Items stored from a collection
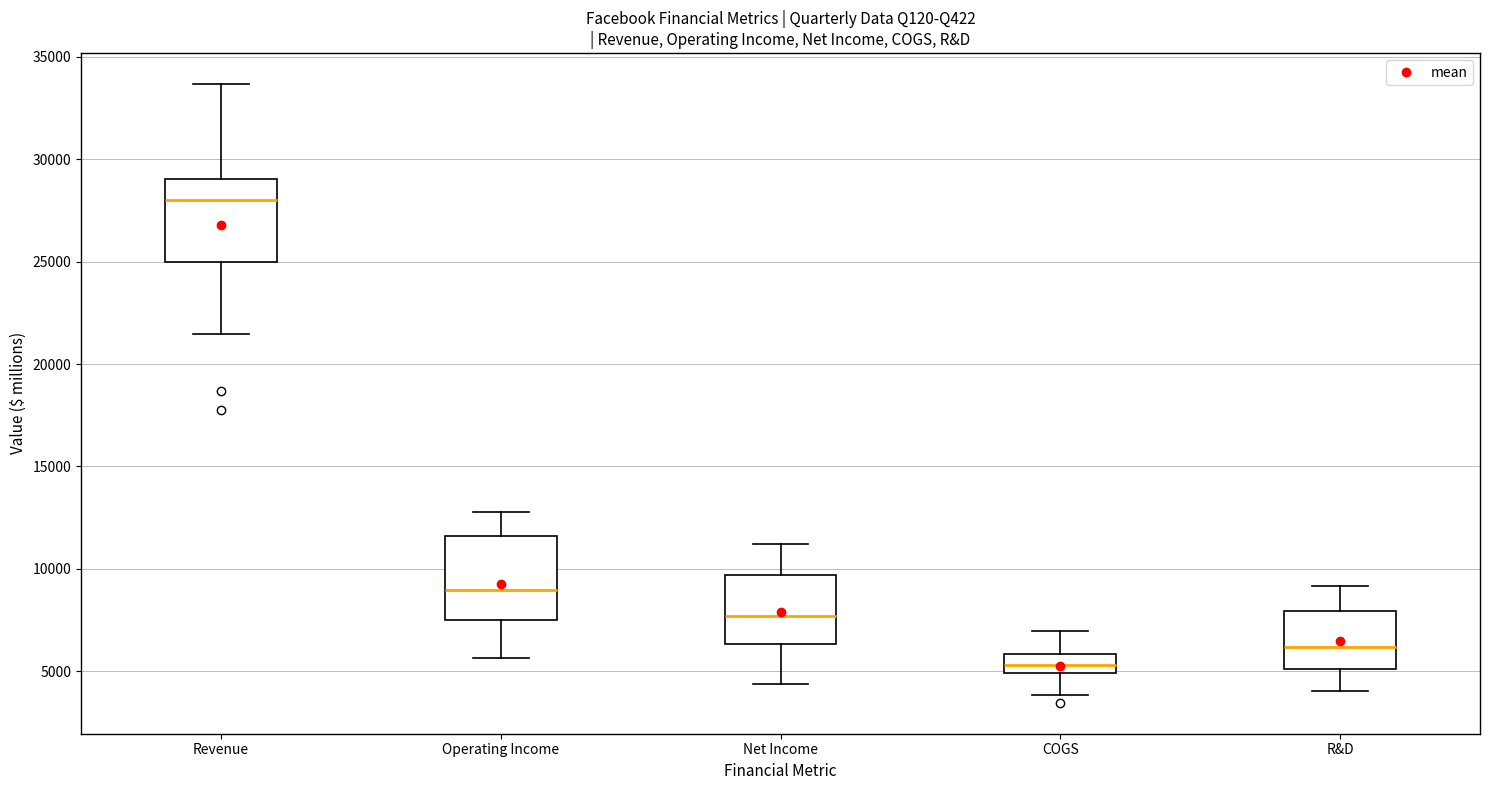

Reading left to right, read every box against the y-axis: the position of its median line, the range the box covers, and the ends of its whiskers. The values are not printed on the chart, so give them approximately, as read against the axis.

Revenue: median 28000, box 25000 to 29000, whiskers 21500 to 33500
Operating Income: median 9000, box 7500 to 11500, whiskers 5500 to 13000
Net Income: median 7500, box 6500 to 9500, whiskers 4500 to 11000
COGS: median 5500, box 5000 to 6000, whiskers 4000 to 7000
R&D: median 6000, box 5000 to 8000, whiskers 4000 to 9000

PROBLEM REQUIREMENTS:
Please reproduce every line of the records above verbatim, leaving out the pictures.

TASK OUTPUT:
Reading left to right, read every box against the y-axis: the position of its median line, the range the box covers, and the ends of its whiskers. The values are not printed on the chart, so give them approximately, as read against the axis.

Revenue: median 28000, box 25000 to 29000, whiskers 21500 to 33500
Operating Income: median 9000, box 7500 to 11500, whiskers 5500 to 13000
Net Income: median 7500, box 6500 to 9500, whiskers 4500 to 11000
COGS: median 5500, box 5000 to 6000, whiskers 4000 to 7000
R&D: median 6000, box 5000 to 8000, whiskers 4000 to 9000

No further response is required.